Some grandparents I know are just as fixated on catching first chair and racking up vert as their offspring. They are not the type to skip a powder to babysit. So again, my advice is to marry into a ski family that’s enthusiastic but not obsessed. I struck gold with my in-laws: My father-in-law skis casually—he’s happy to get out for an hour or two whenever—and my mother-in-law doesn’t ski at all (and even if she did, she wouldn’t want to miss out on grandkid time). You get the picture.

Step 4: Do the Math
When you’ve found the right partner with the right family and you’re ready to make a go of it, it’s time to do some mental math. Once you decide to get pregnant (and hopefully, it’s as easy as that), you’ll be pregnant for 10 months (don’t let anyone tell you it’s nine—that’s a bold-faced lie). Then, you’ll be in the throes of raising a newborn for the next couple of months. Are you prepared to miss a ski season while pregnant or nursing a newborn?

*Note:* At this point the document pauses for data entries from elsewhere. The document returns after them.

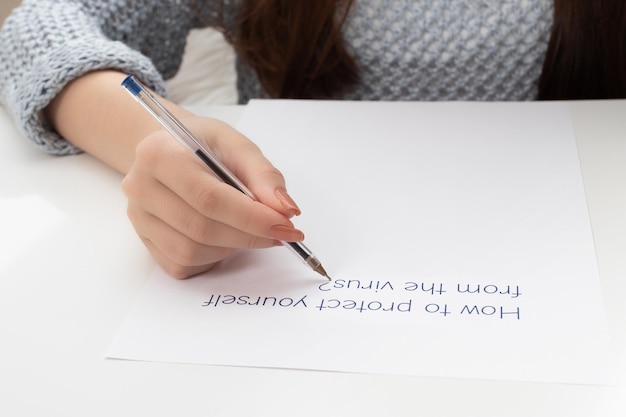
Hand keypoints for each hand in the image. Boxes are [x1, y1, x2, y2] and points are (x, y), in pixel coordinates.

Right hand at [121, 116, 303, 277]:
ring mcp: (139, 218)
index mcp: (159, 154)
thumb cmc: (203, 146)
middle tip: (280, 232)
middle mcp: (141, 187)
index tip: (286, 225)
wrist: (170, 150)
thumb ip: (264, 175)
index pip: (209, 197)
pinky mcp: (145, 241)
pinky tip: (223, 236)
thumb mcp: (236, 145)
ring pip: (191, 251)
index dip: (252, 217)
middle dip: (249, 235)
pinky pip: (183, 264)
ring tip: (247, 228)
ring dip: (232, 246)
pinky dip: (213, 257)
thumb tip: (286, 209)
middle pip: (201, 228)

If not, then you only have one option: get pregnant in late summer (ideally August), ski through your first two trimesters, then call it when the snow starts turning to slush in the spring—just in time to have your baby and be back in action for the following ski season. This timeline should look familiar to the initiated: it’s the same as ACL recovery.

Step 5: Reframe “Skiing”
Once the baby’s here, your ski days won’t be quite the same. Your dawn patrols of yore will seem like leisurely starts, and your après-ski now involves a different kind of bottle service. But the chaos is part of the adventure. After all, we didn’t pick skiing because it’s easy. And when you finally get your little one on skis—despite all the tantrums, meltdowns, and crap you’ll deal with (both figurative and literal)—you start to see it: the plan taking shape. Not perfectly, not smoothly, but enough to know it’s working.